The aims of the demonstration project include defining a hydrogen quality standard and developing and trialling hydrogen fuelled appliances for homes and businesses.
The department has launched a £5 million tender to find a contractor to manage the programme, which will run from 2017 to 2020.
The tender notice states that the programme will “serve to support and inform future policy appraisal in government and to inform the development of policies and measures to meet UK carbon budgets.”
The announcement follows the publication of report commissioned by BEIS, which found that the development of domestic hydrogen appliances needs a “strong policy direction” from government.
Four out of five households in Britain currently rely on natural gas to keep warm and cook dinner, and the burning of fossil fuels for heating accounted for 17 per cent of the UK’s emissions in 2015, according to the Committee on Climate Change.
The climate watchdog warned last year that the country could not continue to rely on the power sector to meet emissions reduction targets, and that progress on heating has “stalled” due a gap in policy.
Among other things, it urged the government to begin large-scale pilots looking at the potential for hydrogen to provide low-carbon heating. This, it hoped, would enable ministers to decide on a long-term strategy for heating by the middle of the next decade.
The combustion of hydrogen produces just heat and water, meaning the gas has zero carbon emissions at the point of use. However, concerns have been raised over how to source sufficent quantities in a way which is both low-carbon and cost-effective.
Renewables can be used to create hydrogen by passing the electricity they generate through water but the process – known as electrolysis – is energy intensive – with a ’round-trip’ efficiency of just 30 to 40 per cent according to the US-based Energy Storage Association. This can also make it expensive to produce.
Sourcing large voumes of hydrogen in this way would require lots of additional generation and a 2016 report by KPMG concluded that electrolysis could be not be used to produce the fuel in sufficient quantities to enable the conversion of the UK’s gas grids any time soon.
Low-carbon hydrogen can also be produced from methane with the aid of carbon, capture and storage (CCS) but there are similarly concerns over the cost of CCS and progress to develop the technology has slowed to a crawl after the government cancelled a commercialisation competition towards the end of 2015.

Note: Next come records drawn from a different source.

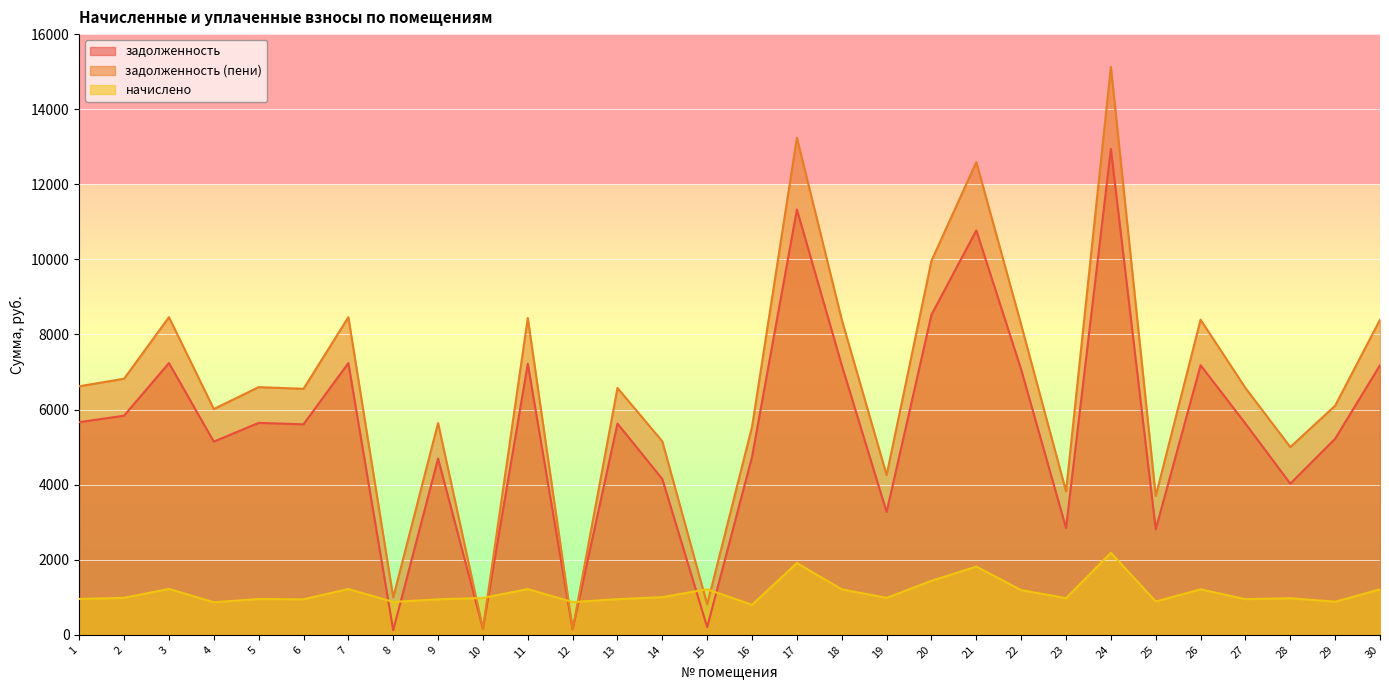

Which category has the highest value in the задолженность (пени) series?

24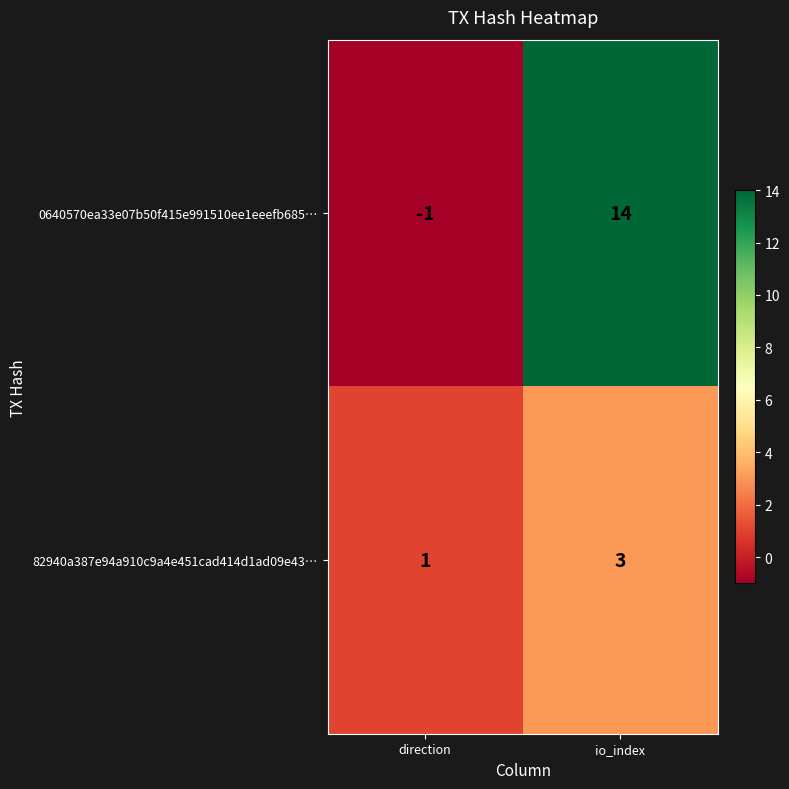

Rank the series by their maximum value, from highest to lowest.

0640570ea33e07b50f415e991510ee1eeefb685…, 82940a387e94a910c9a4e451cad414d1ad09e43…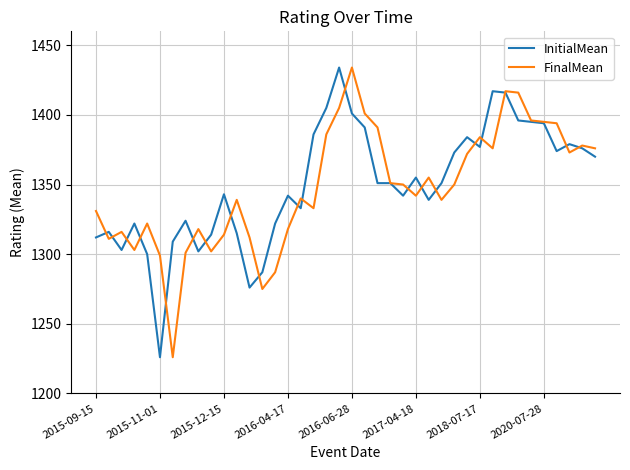

What is the minimum value shown in the chart?

1226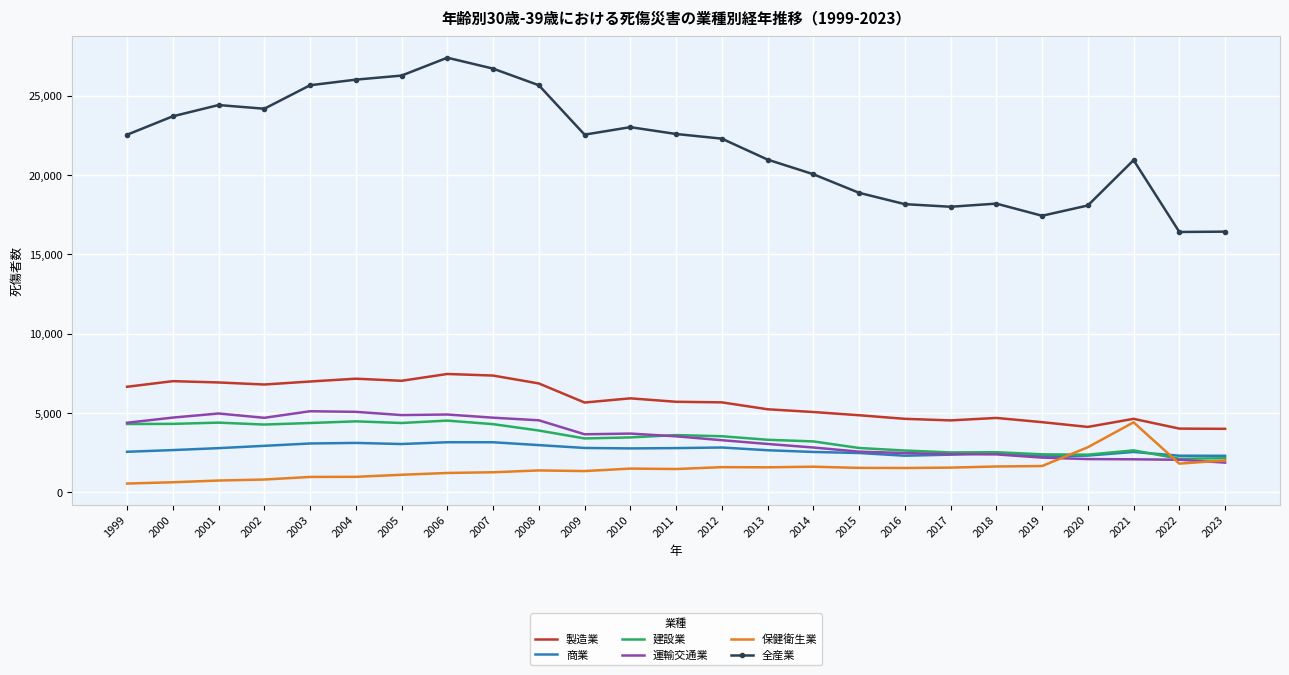

Which series has the largest range (max minus min)?

全産業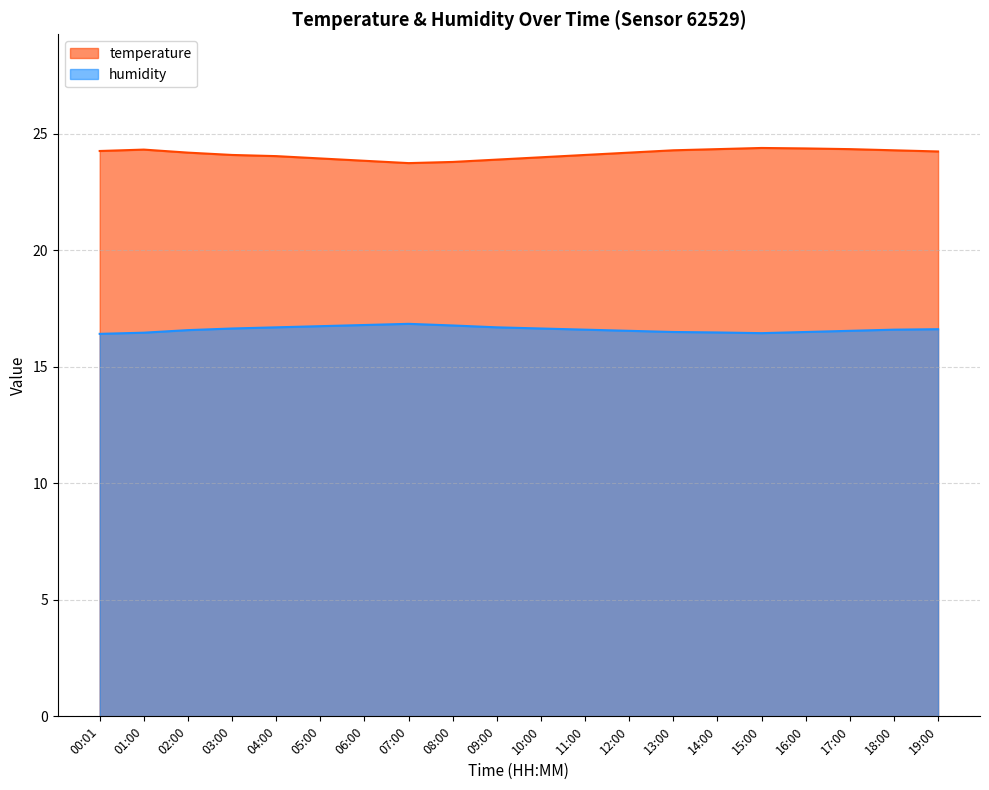

How many lines are shown in the chart?

2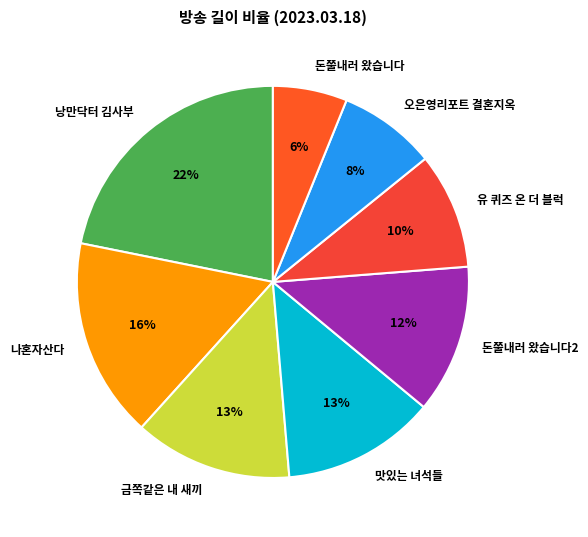

Does any single category account for the majority?

No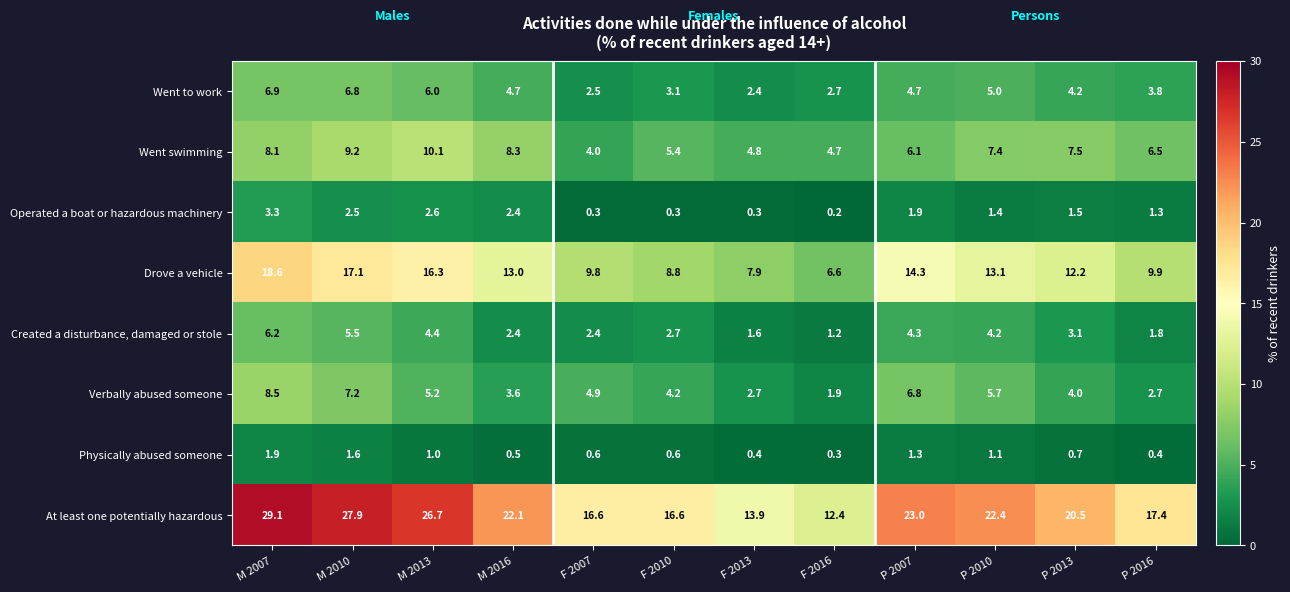

The value of Verbally abused someone at F 2007 is 7.0. True or false?

False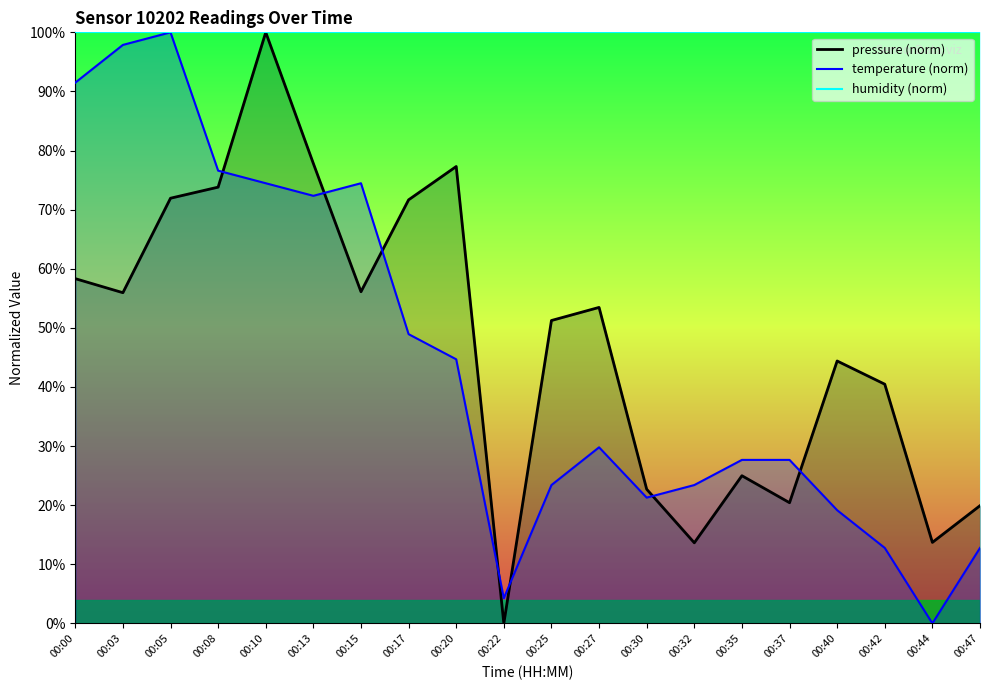

Does the chart have visible grid lines?

No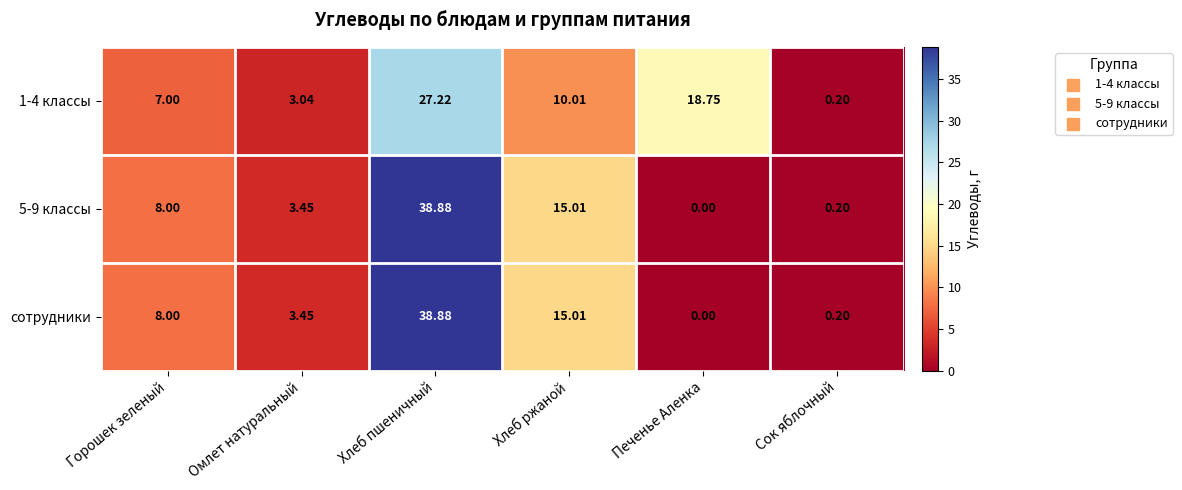

At which label does 1-4 классы reach its minimum?

Сок яблочный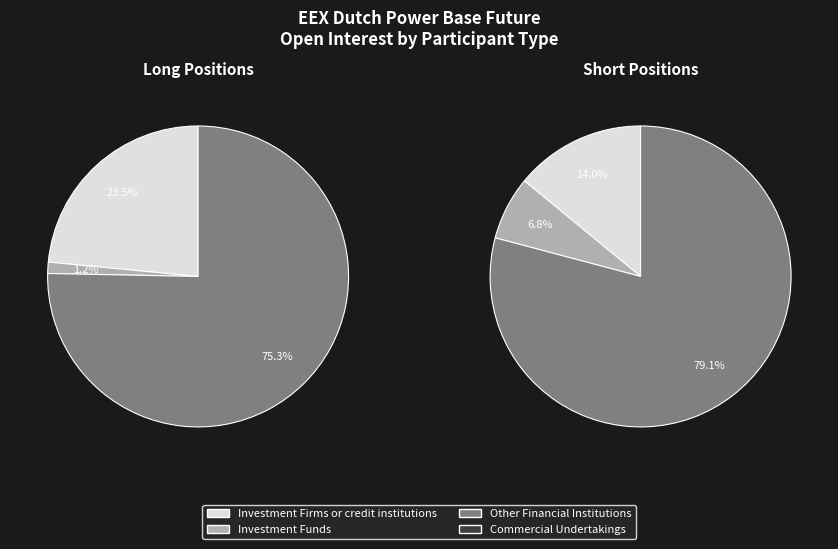

To the nearest percent, what percentage of the pie is Investment Firms or credit institutions?

14%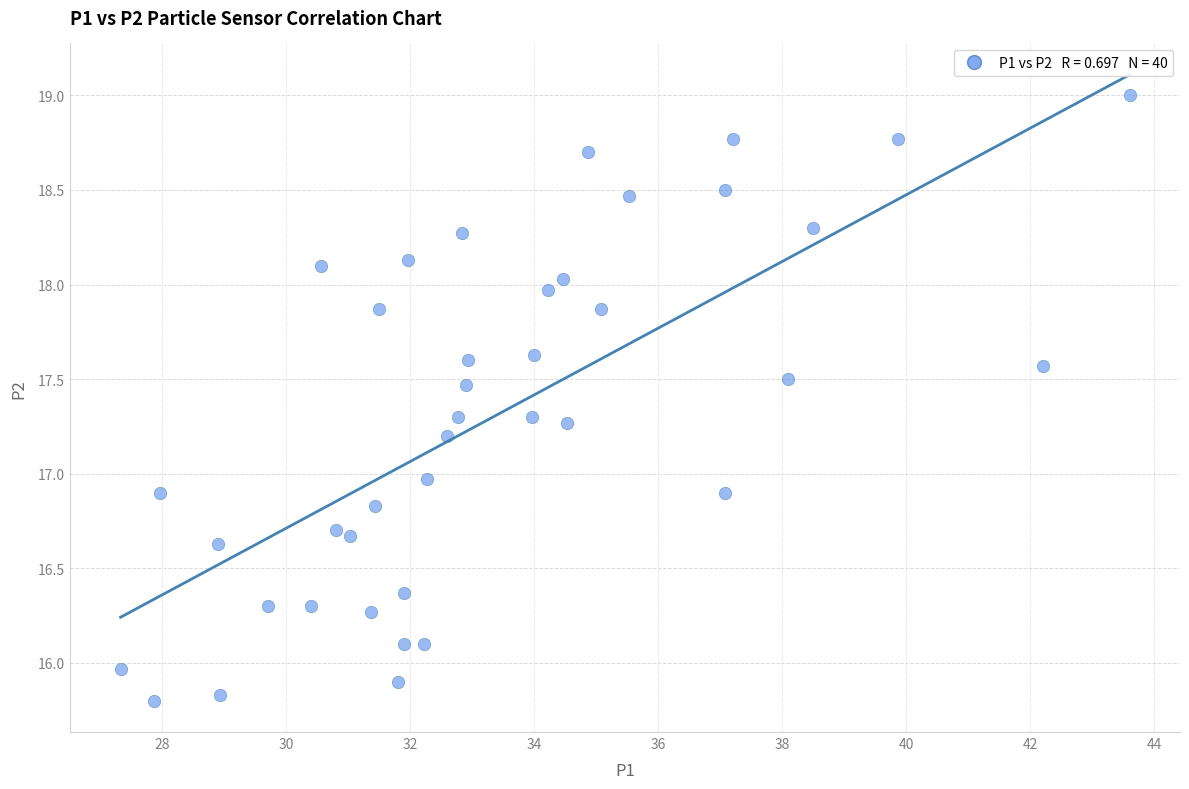

What is the range of Y values (max minus min)?

3.2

A project led by Northern Gas Networks nevertheless concluded that converting the UK’s gas grid to run completely on hydrogen would be “technically possible and economically viable” and that doing so would reduce emissions from heating by at least 73 per cent.
As the first step towards a nationwide rollout, the final report outlined plans to convert gas grids in Leed to run on hydrogen supplied by CCS-enabled steam methane reformers in the Teesside area.